12 Maar Ik zal in het midden van u doen overblijven een ellendig en arm volk; die zullen op den Naam des HEEREN betrouwen.
我却要在你中间留下困苦贫寒的民; 他们必投靠我—耶和华的名。
13 De overgeblevenen van Israel zullen geen onrecht doen, noch leugen spreken, en in hun mond zal geen bedriegelijke tong gevonden worden; maar zij zullen weiden en nederliggen, en niemand zal hen verschrikken.
以色列所剩下的人必不作罪孽, 不说谎言,口中也没有诡诈的舌头; 而且吃喝躺卧,无人惊吓。
14 Zing vrolijk, gij dochter Sions, juich, Israel; wees blijde, en spring op van vreugde van ganser harte, gij dochter Jeruzalems!
锡安的民哪,应当歌唱! 以色列啊,应当欢呼! 耶路撒冷的民哪,应当满心欢喜快乐!
15 De HEERE heeft uw oordelen weggenomen, Hij heeft uw vijand weggevaagd; de Koning Israels, de HEERE, is in het midden van u, gij zult geen kwaad meer zien.
耶和华已经除去你的刑罚, 赶出你的仇敌。 以色列的王—耶和华在你中间; 你必不再惧怕灾祸。
16 Te dien dage zal tot Jeruzalem gezegd worden: Vrees niet, o Sion! laat uw handen niet slap worden.
当那日,必有话向耶路撒冷说: 不要惧怕!锡安哪; 不要手软!
17 De HEERE uw God, is in het midden van u, een Held, Die verlossen zal; Hij zal over u vrolijk zijn met blijdschap, Hij zal zwijgen in Zijn liefde, Hij zal Zich over u verheugen met gejuich.

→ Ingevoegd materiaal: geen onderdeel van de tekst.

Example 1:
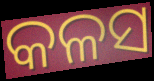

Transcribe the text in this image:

କଳସ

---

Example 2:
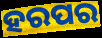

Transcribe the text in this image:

ହରପର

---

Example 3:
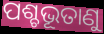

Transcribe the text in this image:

ପଶ୍ଚଭୂତାଣୁ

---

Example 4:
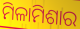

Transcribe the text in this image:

ମିଳାମିଶାର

耶和华—你的 神是施行拯救、 大有能力的主。 他在你中间必因你欢欣喜乐, 默然爱你,且因你喜乐而欢呼。
18 De bedroefden, om der bijeenkomst wil, zal Ik verzamelen, zij zijn uit u; de schimping is een last op haar.

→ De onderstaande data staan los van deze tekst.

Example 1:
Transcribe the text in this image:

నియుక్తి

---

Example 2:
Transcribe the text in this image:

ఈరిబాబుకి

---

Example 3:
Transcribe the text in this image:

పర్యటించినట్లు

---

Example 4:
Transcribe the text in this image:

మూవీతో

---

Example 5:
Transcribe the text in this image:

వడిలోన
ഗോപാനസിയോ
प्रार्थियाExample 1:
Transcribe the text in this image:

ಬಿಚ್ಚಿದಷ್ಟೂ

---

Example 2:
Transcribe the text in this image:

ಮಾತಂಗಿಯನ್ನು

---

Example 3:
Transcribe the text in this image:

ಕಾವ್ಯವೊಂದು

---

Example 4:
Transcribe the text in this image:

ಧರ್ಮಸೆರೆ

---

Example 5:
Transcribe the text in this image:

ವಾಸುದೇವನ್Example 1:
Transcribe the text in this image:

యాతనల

那些属你、为无大会愁烦、 因你担当羞辱的,我必聚集他们。
19 Ziet, Ik zal te dien tijde al uw verdrukkers verdoen; en Ik zal de hinkenden behoeden, en de uitgestotenen verzamelen; en Ik zal ze stellen tot een lof, en tot een naam, in het ganse land, waar zij beschaamd zijn geweest.
那时,我必罚办一切苦待你的人, 又拯救你瘸腿的,聚集你被赶出的。 那些在全地受羞辱的, 我必使他们得称赞,有名声。
20 Te dier tijd zal Ik ulieden herwaarts brengen, ten tijde namelijk, als Ik u verzamelen zal; zekerlijk Ik zal ulieden zetten tot een naam en tot een lof, onder alle volken der aarde, als Ik uw gevangenissen voor uw ogen wenden zal, zegt de HEERE.
那时,我必领你们进来,聚集你们; 我使你们被掳之人归回的时候, 就必使你们在地上的万民中有名声,得称赞。 这是耶和华说的。